** EXERCISE DESCRIPTION **
Starting at the line that contains "[131,356,207,369] cfron-web ->", return every line down to the end of the records below, exactly as written.

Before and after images
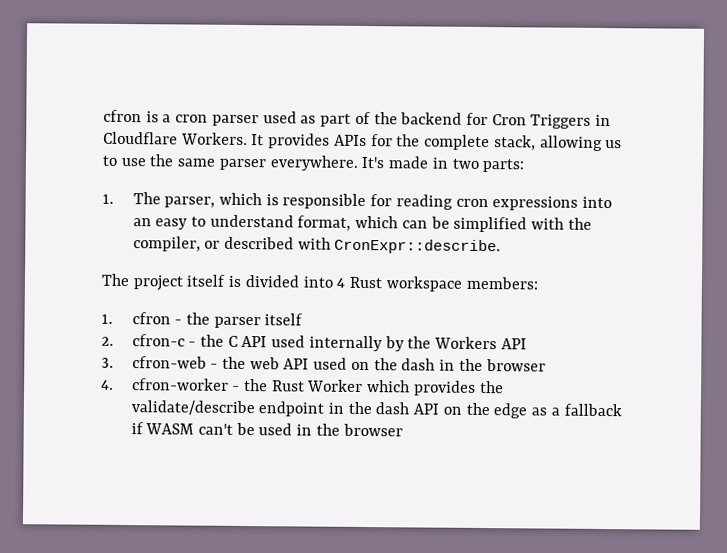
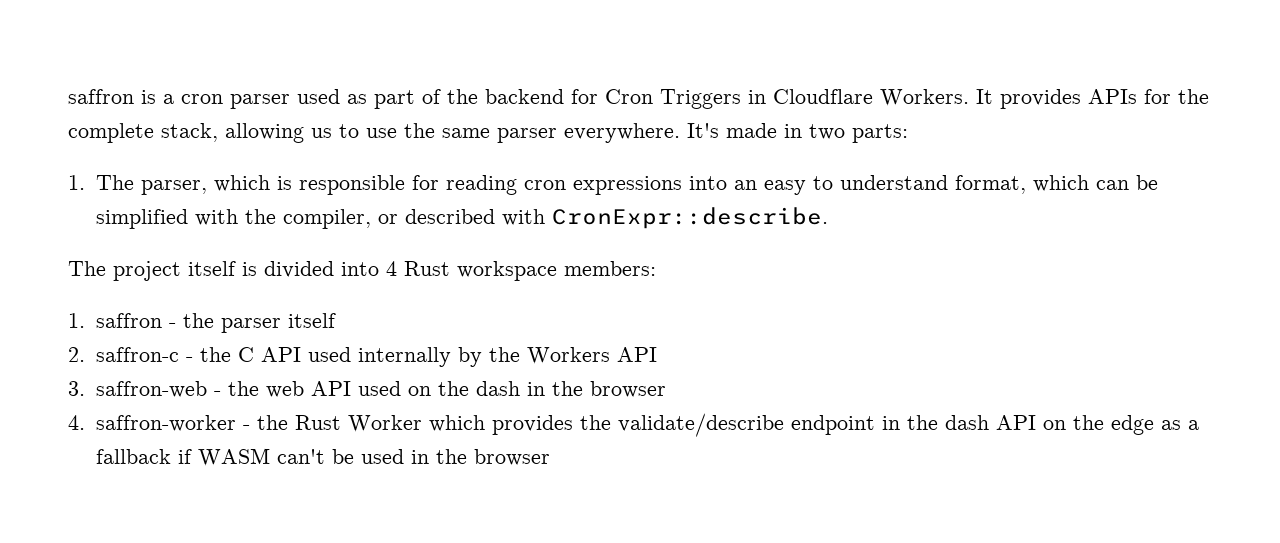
[103,109,142,123] cfron -> [68,89,134,104] saffron
[131,312,171,325] cfron -> [95,313,162,328] saffron
[131,334,185,347] cfron-c -> [95,347,179,362] saffron-c
[131,356,207,369] cfron-web -> [95,381,207,398] saffron-web
[131,378,229,391] cfron-worker -> [95,415,236,432] saffron-worker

** RESPONSE AREA **
[131,356,207,369] cfron-web -> [95,381,207,398] saffron-web
[131,378,229,391] cfron-worker -> [95,415,236,432] saffron-worker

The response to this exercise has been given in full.